Work required: Lines holding the string "that": copy each one from the listing below.

☆ ☆ ☆ ☆ ☆ ☆ ☆

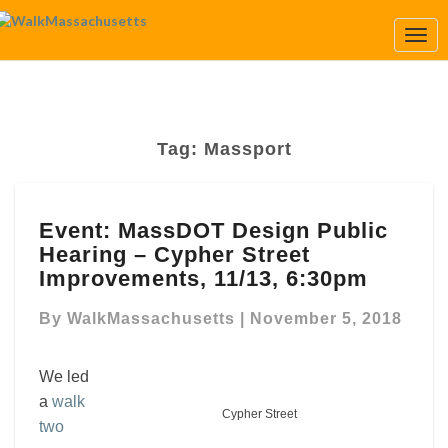
Togg
Navi
Tag:
Massport
Event:
Event: MassDOT Design Public
MassDOT
Hearing – Cypher Street
Design
Public
Improvements, 11/13, 6:30pm
Hearing
–
By
WalkMassachusetts
|
November 5, 2018
Cypher
Street
We led
Improvements,
a
walk
11/13,
Cypher Street
two
6:30pm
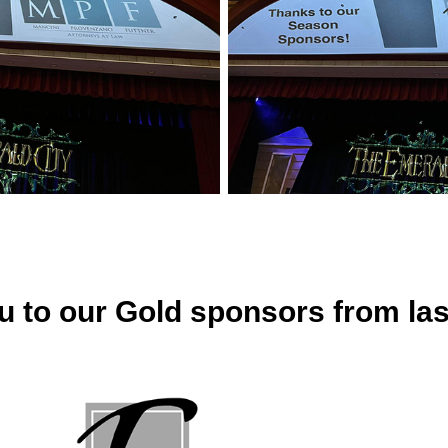
u to our Gold sponsors from las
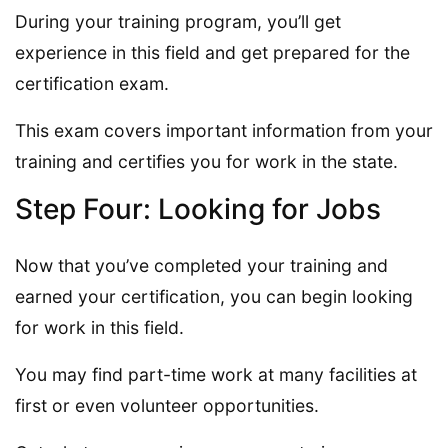
During your training program, you’ll get
experience in this field and get prepared for the
certification exam.
This exam covers important information from your
training and certifies you for work in the state.
Step Four: Looking for Jobs
Now that you’ve completed your training and
earned your certification, you can begin looking
for work in this field.
You may find part-time work at many facilities at
first or even volunteer opportunities.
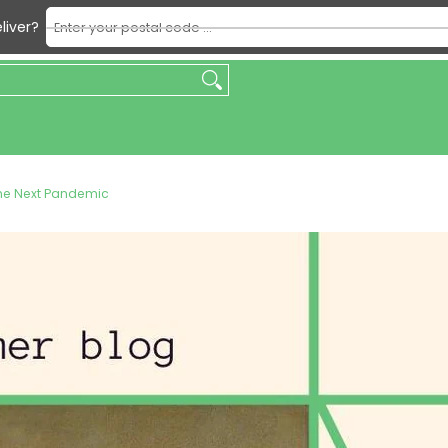
Enter your postal code ...
liver?
king
Beverages
Condiments & Sauces
Dry & Packaged F
the Next Pandemic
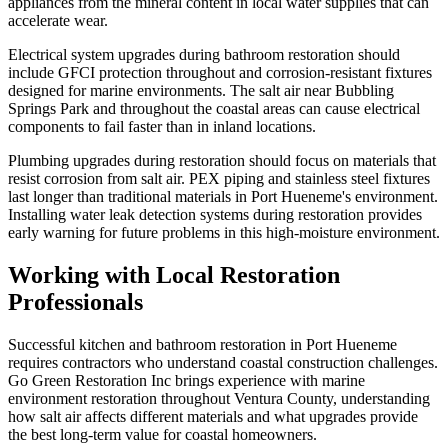
appliances from the mineral content in local water supplies that can
accelerate wear.
Electrical system upgrades during bathroom restoration should
include GFCI protection throughout and corrosion-resistant fixtures
designed for marine environments. The salt air near Bubbling
Springs Park and throughout the coastal areas can cause electrical
components to fail faster than in inland locations.
Plumbing upgrades during restoration should focus on materials that
resist corrosion from salt air. PEX piping and stainless steel fixtures
last longer than traditional materials in Port Hueneme's environment.
Installing water leak detection systems during restoration provides
early warning for future problems in this high-moisture environment.
Working with Local Restoration
Professionals
Successful kitchen and bathroom restoration in Port Hueneme
requires contractors who understand coastal construction challenges.
Go Green Restoration Inc brings experience with marine
environment restoration throughout Ventura County, understanding
how salt air affects different materials and what upgrades provide
the best long-term value for coastal homeowners.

☆ ☆ ☆ ☆ ☆ ☆ ☆

Answer to the exercise:
Now that you’ve completed your training and
appliances from the mineral content in local water supplies that can
Plumbing upgrades during restoration should focus on materials that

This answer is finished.